Measure Development Theory
At a high level, CMS uses measures to assess and compare the quality of health care organizations. Most measures have the designation as structure, process, or outcome measures. This triad is also known as the Donabedian model named after Avedis Donabedian, the physician who developed it.
The Donabedian Model
Donabedian defined process of care as “a set of activities that go on within and between practitioners and patients” (Donabedian, 1980, p. 79) and process is the primary object of assessment. Process is the normative care and is dependent on the state of the science of health care, values, and ethics. Donabedian defined outcome as “a change in a patient’s current and future health status that can be attributed to antecedent health care” (Donabedian, 1980, pp. 82-83). He noted assessing outcome is an indirect method of measuring quality of care. He argued that it is indirect because one cannot judge changes in health status as quality of care until you have eliminated other causes of the change. With respect to process, once you have established a process as clearly associated with good results, there is acceptance that the presence or absence of the process is evidence of good or bad quality.

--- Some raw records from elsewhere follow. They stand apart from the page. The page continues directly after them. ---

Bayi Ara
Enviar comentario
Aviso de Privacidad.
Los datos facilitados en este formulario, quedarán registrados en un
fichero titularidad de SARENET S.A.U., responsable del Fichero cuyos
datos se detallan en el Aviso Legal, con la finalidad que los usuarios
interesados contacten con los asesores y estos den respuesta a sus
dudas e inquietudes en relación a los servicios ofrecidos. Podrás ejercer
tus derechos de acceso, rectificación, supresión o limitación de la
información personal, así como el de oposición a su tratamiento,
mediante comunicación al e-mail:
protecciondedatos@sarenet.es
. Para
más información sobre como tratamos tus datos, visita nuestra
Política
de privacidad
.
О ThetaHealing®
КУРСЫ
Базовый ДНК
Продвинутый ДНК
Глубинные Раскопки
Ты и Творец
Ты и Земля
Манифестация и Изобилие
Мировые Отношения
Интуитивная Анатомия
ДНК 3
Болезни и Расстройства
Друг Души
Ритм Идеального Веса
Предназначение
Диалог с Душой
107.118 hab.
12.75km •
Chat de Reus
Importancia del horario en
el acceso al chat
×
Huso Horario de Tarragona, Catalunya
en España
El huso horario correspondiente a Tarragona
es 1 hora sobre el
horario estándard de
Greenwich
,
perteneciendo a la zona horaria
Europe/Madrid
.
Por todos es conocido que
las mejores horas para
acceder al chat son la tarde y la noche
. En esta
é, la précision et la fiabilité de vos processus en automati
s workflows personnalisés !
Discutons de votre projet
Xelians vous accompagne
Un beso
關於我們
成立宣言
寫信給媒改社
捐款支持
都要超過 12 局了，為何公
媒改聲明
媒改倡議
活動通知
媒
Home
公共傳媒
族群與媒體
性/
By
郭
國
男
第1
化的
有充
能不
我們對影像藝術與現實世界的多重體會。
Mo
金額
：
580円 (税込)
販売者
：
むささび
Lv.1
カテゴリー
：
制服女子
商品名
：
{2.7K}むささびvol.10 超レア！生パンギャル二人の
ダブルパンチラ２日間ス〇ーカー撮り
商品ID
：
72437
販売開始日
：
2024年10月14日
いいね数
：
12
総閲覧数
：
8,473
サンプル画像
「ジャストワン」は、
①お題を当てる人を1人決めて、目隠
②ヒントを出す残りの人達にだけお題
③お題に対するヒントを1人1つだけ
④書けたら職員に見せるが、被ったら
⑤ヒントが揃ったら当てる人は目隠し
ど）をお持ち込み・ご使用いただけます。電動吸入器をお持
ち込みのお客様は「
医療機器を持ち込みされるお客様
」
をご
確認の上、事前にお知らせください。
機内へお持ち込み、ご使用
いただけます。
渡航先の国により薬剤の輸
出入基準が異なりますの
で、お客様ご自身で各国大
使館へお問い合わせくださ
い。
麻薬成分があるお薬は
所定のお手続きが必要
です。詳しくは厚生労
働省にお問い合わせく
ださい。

With outcome, you must also establish that there are no other possible factors to explain the change in status. The third piece, structure, is also an indirect method of measuring quality of care. Structure includes the physical setting, organizational policies, financial resources, the tools and resources available to providers of care, and much more. Donabedian noted that structure “is relevant to quality in that it increases or decreases the probability of good performance” (Donabedian, 1980, p. 82).

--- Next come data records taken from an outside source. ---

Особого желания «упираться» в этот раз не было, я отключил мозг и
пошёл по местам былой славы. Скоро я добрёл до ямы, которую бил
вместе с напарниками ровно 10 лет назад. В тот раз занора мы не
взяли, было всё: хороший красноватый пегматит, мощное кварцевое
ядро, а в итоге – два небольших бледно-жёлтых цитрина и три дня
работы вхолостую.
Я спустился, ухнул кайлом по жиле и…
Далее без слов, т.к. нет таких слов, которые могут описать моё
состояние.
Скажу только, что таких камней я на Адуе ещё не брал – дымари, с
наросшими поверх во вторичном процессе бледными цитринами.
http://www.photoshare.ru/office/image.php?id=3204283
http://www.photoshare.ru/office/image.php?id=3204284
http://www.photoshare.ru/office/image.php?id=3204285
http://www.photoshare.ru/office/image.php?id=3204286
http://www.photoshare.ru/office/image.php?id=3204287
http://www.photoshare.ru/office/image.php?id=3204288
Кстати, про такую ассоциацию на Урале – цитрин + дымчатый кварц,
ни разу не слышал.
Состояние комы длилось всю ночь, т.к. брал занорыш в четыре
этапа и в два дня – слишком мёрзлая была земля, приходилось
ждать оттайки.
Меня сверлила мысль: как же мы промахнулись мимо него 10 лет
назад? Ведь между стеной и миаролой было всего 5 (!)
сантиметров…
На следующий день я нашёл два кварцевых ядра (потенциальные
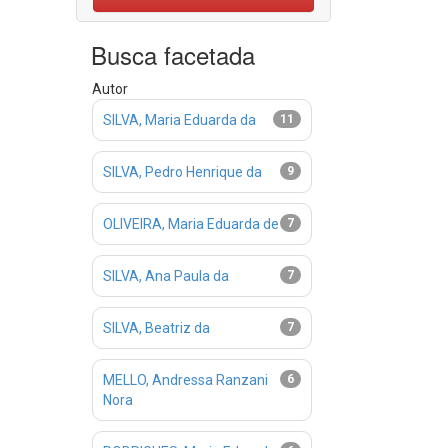
Busca facetada
Autor
SILVA, Maria Eduarda da
11
SILVA, Pedro Henrique da
9
OLIVEIRA, Maria Eduarda de
7
SILVA, Ana Paula da
7
SILVA, Beatriz da
7
MELLO, Andressa Ranzani
6
Nora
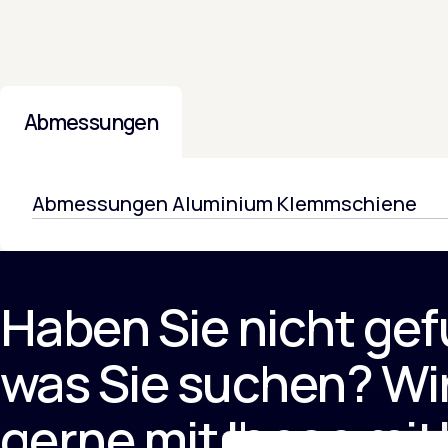
Abmessungen
Abmessungen Aluminium Klemmschiene
Haben Sie nicht ge
was Sie suchen? Wi
gerne mit Ihnen mit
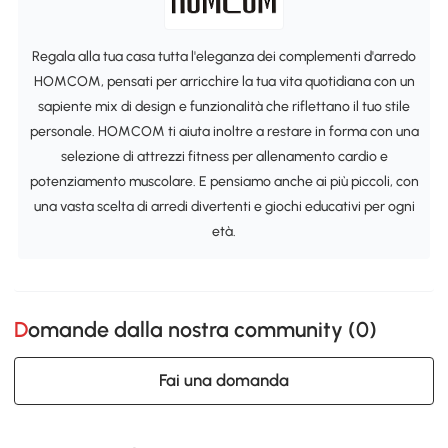
Regala alla tua casa tutta l'eleganza dei complementi d'arredo
HOMCOM, pensati per arricchire la tua vita quotidiana con un
sapiente mix di design e funzionalità che riflettano il tuo stile
personale. HOMCOM ti aiuta inoltre a restare in forma con una
selezione di attrezzi fitness per allenamento cardio e
potenziamento muscolare. E pensiamo anche ai più piccoli, con
una vasta scelta di arredi divertenti e giochi educativi per ogni
età.
Domande dalla nostra community (
0
)
Fai una domanda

The triad of structure, process, and outcome have a relationship in that the structural aspects have an influence on the processes of care which, in turn, influence the effect of care on health status. Donabedian noted other aspects of quality of care can fit into these three categories. He acknowledged the triad designation is somewhat arbitrary because the differentiation of reality into these three parts is not clear and we should treat the triad as a guide, not as a straitjacket. Thus, quality measures have categorizations that extend beyond the triad.

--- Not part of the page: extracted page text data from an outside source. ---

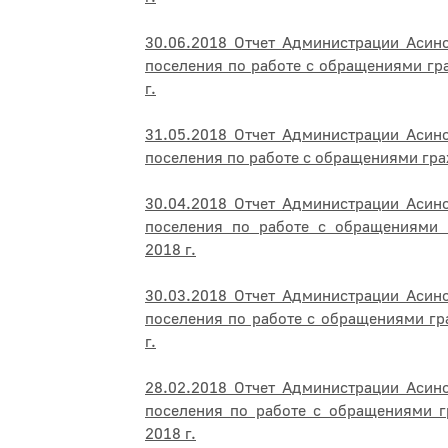
30.06.2018 Отчет Администрации Асин
поселения по работе с обращениями гр
г.
31.05.2018 Отчет Администрации Асин
поселения по работе с обращениями гра
30.04.2018 Отчет Администрации Асин
поселения по работе с обращениями 
2018 г.
30.03.2018 Отчет Администрации Асин
поселения по работе с обращениями гр
г.
28.02.2018 Отчет Администрации Асин
поселения по работе с обращениями г
2018 г.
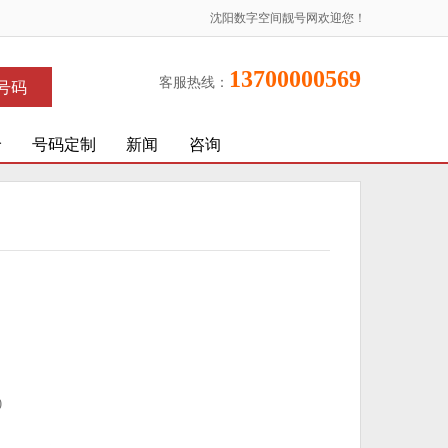
沈阳数字空间靓号网欢迎您！
13700000569
客服热线：
号码
价
号码定制
新闻
咨询
)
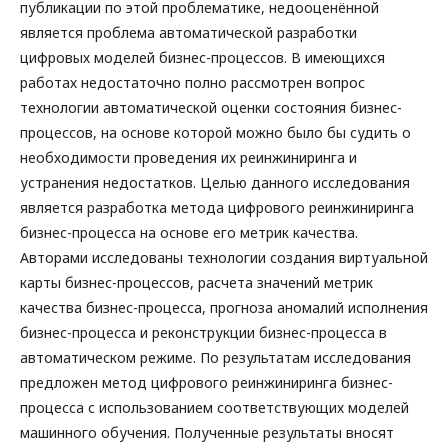
публикации по этой проблематике, недооценённой
является проблема автоматической разработки
цифровых моделей бизнес-процессов. В имеющихся
работах недостаточно полно рассмотрен вопрос
технологии автоматической оценки состояния бизнес-
процессов, на основе которой можно было бы судить о
необходимости проведения их реинжиниринга и
устранения недостатков. Целью данного исследования
является разработка метода цифрового реинжиниринга
бизнес-процесса на основе его метрик качества.
Авторами исследованы технологии создания виртуальной
карты бизнес-процессов, расчета значений метрик
качества бизнес-процесса, прогноза аномалий исполнения
бизнес-процесса и реконструкции бизнес-процесса в
автоматическом режиме. По результатам исследования
предложен метод цифрового реинжиниринга бизнес-
процесса с использованием соответствующих моделей
машинного обучения. Полученные результаты вносят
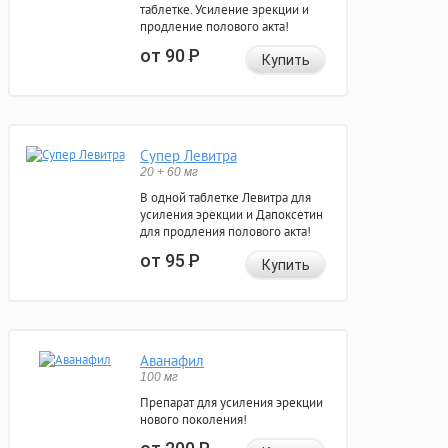
таблетке. Усиление эрекции и
продление полового акта!
от 90
Р
Купить
Супер Левитра
20 + 60 мг
В одной таблетке Левитра для
усиления эрекции и Дапоксетин
для продления полового акта!
от 95
Р
Купить
Аванафил
100 мг
Препарат для усиления эрекции
нового поколения!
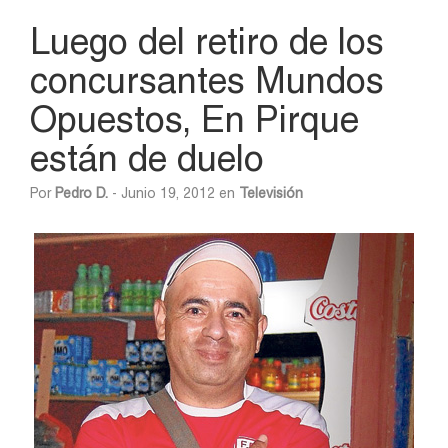
Luego del retiro de los
concursantes Mundos
Opuestos, En Pirque
están de duelo
Por
Pedro D.
- Junio 19, 2012 en
Televisión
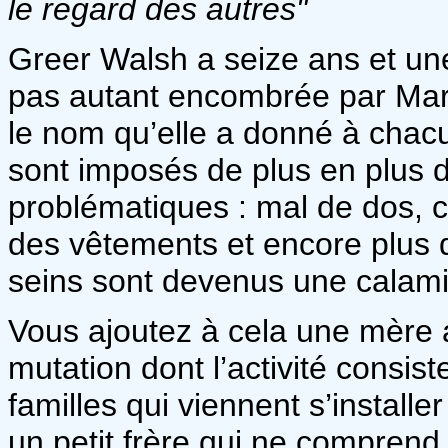
le regard des autres"
Greer Walsh a seize ans et une v
pas autant encombrée par Mart
le nom qu’elle a donné à chac
sont imposés de plus en plus d
problématiques : mal de dos, ch
des vêtements et encore plus
seins sont devenus une calami
Vous ajoutez à cela une mère 
mutation dont l’activité consist
familles qui viennent s’installer
un petit frère qui ne comprend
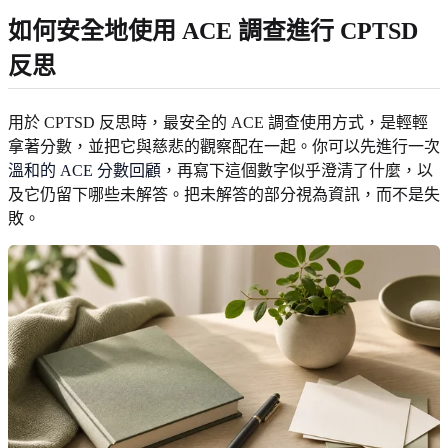
如何安全地使用 ACE 調查進行 CPTSD
反思
用於 CPTSD 反思時，最安全的 ACE 調查使用方式，是輕輕
拿著分數，並把它與慈悲的觀察配在一起。你可以先進行一次
溫和的 ACE 分數回顧
，再寫下這個數字似乎澄清了什麼，以
及它仍留下哪些未解答。把未解答的部分視為資訊，而不是失
敗。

Types of Measures discusses the categories of measures with definitions for the different measure types.
About Avedis Donabedian
Considered the father of modern health care quality management, Avedis Donabedian was a prolific writer penning 11 books and more than 100 articles addressing the topic of health care quality (Best & Neuhauser, 2004). His 1966 article, Evaluating the Quality of Medical Care, laid the groundwork for the Framework for Health Care Quality. Donabedian’s Framework outlines the structure, process, and outcome model, which is the basis for most current quality measures (Donabedian, 1966/2005).